Protestors want the European Commission to ignore official advice and keep marketing authorisation for drugs used to treat a rare liver disease.
ADVERTISEMENTThe fear that a key drug could be taken off the market led a group of patients to take to the streets and protest in front of the EU Council in Brussels this week.
Obeticholic acid, marketed as Ocaliva, is used to treat adult patients with a rare autoimmune disease, primary biliary cholangitis (PBC).
Ocaliva was designated in 2010 as an “orphan medicine”, a term used for drugs that treat rare diseases, but a recent review by a committee at the European Medicines Agency (EMA) recommended revoking its marketing authorisation.
The opinion from the Committee for Medicinal Products for Human Use (CHMP) will now be sent to the European Commission, which should then issue a final decision that’s legally binding in all EU member states.
“We are calling on the European Commission to ask the EMA to reconsider this recommendation,” Mo Christie from the PBC Foundation told Euronews.
A Commission spokesperson told Euronews that a decision on this file would be provided within the deadline set out in the relevant legislation but could not comment further at this stage.
The legal deadline is 67 days from the CHMP opinion, provided that the Member States in the Standing Committee support the Commission draft decision. In general, the Commission always follow the scientific assessments performed by EMA due to its scientific expertise to conduct the assessment.

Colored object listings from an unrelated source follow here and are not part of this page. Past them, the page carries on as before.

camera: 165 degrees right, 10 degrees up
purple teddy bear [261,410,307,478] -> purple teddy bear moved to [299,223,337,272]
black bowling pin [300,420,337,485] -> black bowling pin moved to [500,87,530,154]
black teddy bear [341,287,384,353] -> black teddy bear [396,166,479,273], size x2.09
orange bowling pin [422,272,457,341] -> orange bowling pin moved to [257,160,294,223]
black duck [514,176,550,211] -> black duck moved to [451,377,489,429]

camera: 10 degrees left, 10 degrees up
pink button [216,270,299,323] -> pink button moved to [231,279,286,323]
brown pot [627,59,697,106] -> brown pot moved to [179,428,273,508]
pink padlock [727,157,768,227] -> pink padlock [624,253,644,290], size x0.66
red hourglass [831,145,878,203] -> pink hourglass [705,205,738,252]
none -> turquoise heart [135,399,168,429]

PBC gradually destroys bile ducts in the liver, potentially leading to liver failure and an increased risk of liver cancer, and Ocaliva is used as an alternative when initial treatments fail, stop working, or have intolerable side effects, she explained.
“There’s no other second-line treatment for PBC licensed in Europe,” she added.

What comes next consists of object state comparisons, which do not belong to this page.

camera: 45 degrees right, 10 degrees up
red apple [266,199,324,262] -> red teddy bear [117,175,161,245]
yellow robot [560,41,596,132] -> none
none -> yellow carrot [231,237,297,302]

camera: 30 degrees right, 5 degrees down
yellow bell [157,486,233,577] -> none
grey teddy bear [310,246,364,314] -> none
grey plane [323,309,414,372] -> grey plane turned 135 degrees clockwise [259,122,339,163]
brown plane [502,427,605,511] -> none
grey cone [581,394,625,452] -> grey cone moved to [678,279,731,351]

Carine Verstraeten, a member of Belgian patient organisation Mijn Lever, said she had used another medication for over 25 years. “But then, all of a sudden, that drug got much weaker,” she said, adding that Ocaliva brought results back to normal.
Conditional marketing authorisation was first granted in 2016, but the EMA requires clinical benefits to be confirmed through further studies.

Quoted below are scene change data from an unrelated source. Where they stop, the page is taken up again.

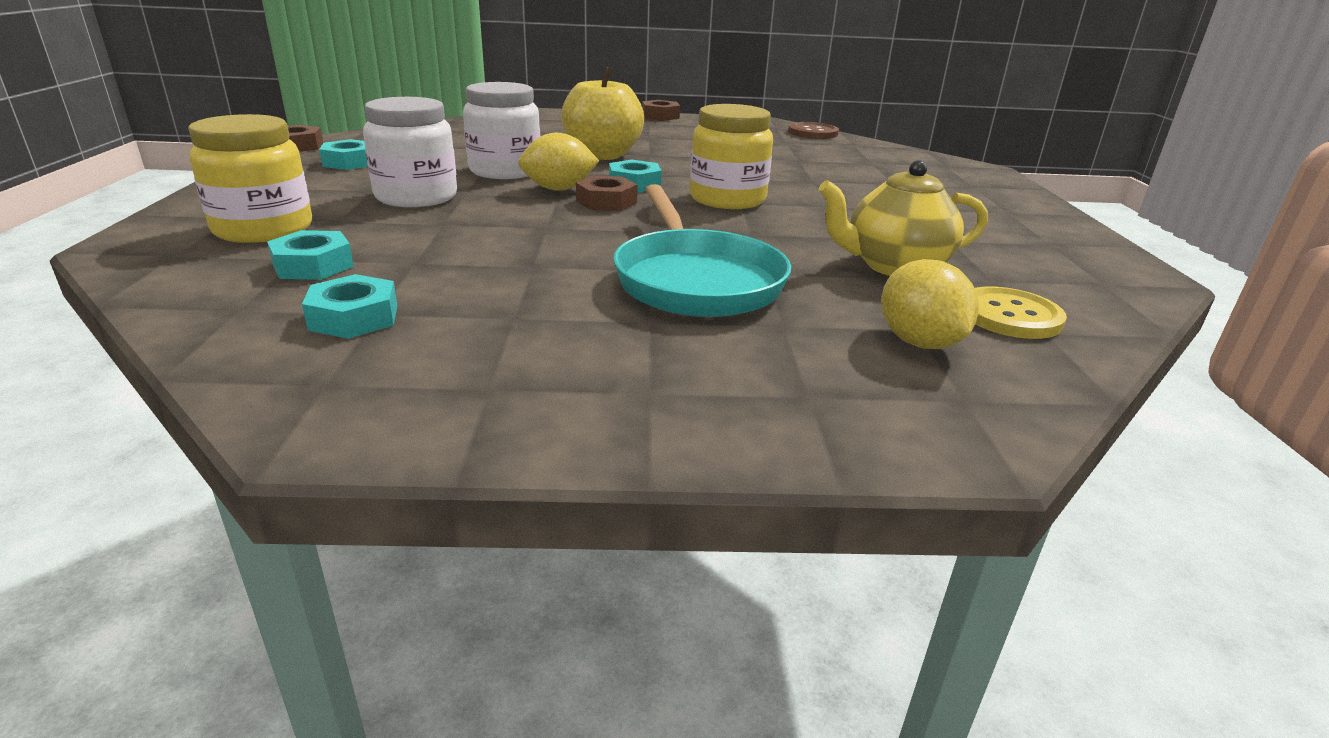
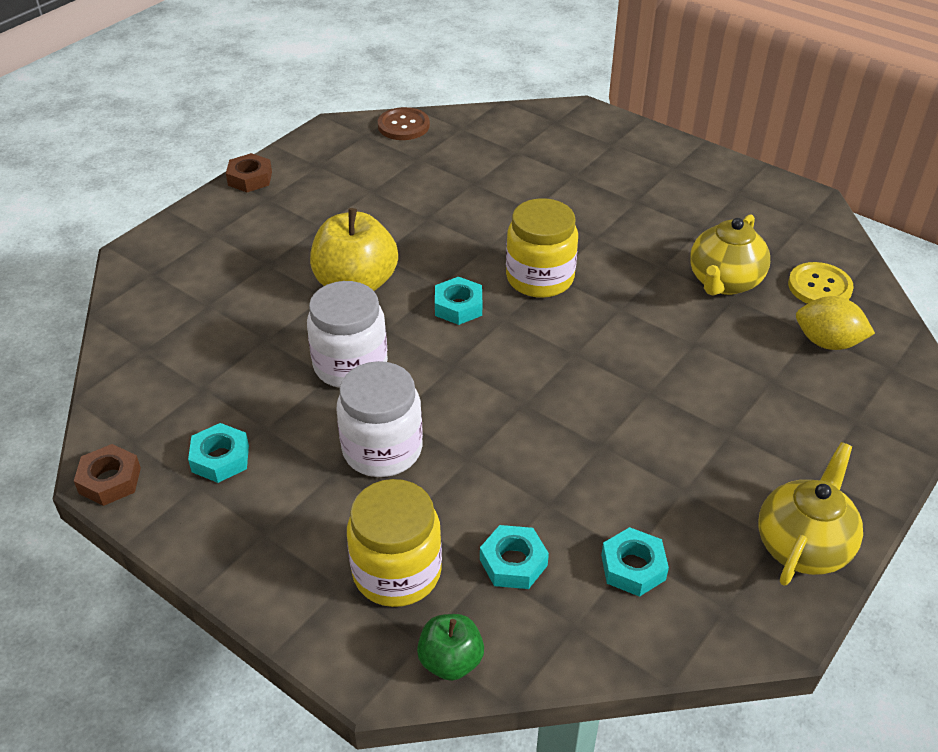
camera: 50 degrees left, 15 degrees up
yellow lemon [518,133,599,191] -> none
brown nut [576,176,638,211] -> none
turquoise pan [613,184,791,317] -> none
none -> green apple [417,614,484,681]
none -> yellow teapot [758,442,863,586]

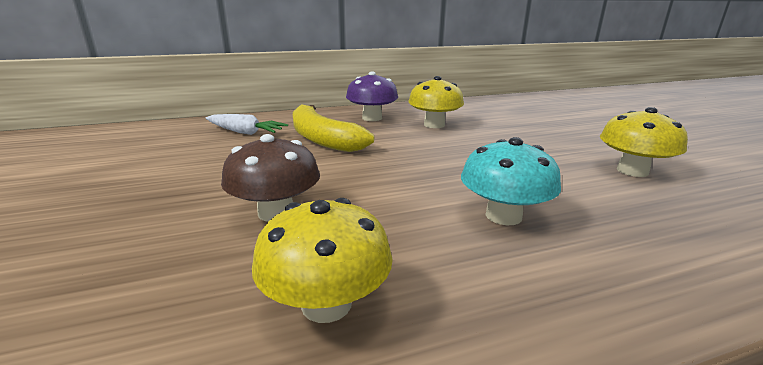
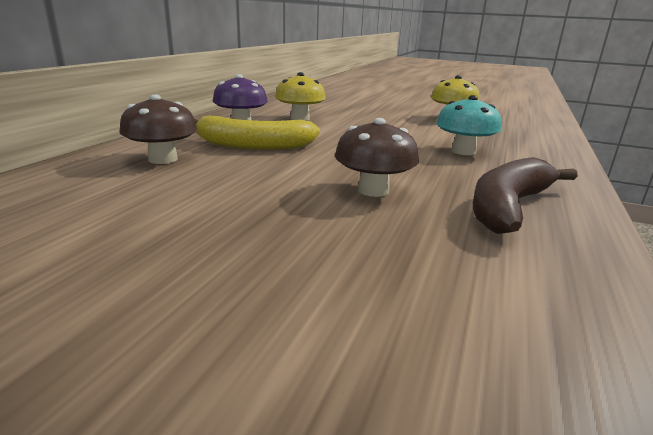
camera: 50 degrees left, 0 degrees up
white carrot [206,114,288,135] -> brown mushroom [119,94,197,164]
yellow mushroom [252,198,393,323] -> brown banana [473,157,578,234]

In its latest review, the CHMP concluded Ocaliva was no more effective than a placebo in preventing disease progression or death, in early-stage PBC patients or others.
But for Gillian Kaye, a protestor diagnosed with PBC about 30 years ago, it’s vital to her wellbeing.
“Being a person who is quite active, with grandchildren, I'm very concerned that I'll no longer be able to get the drug if the EU doesn't give it a licence,” she said.
Updated to add a comment from a European Commission spokesperson.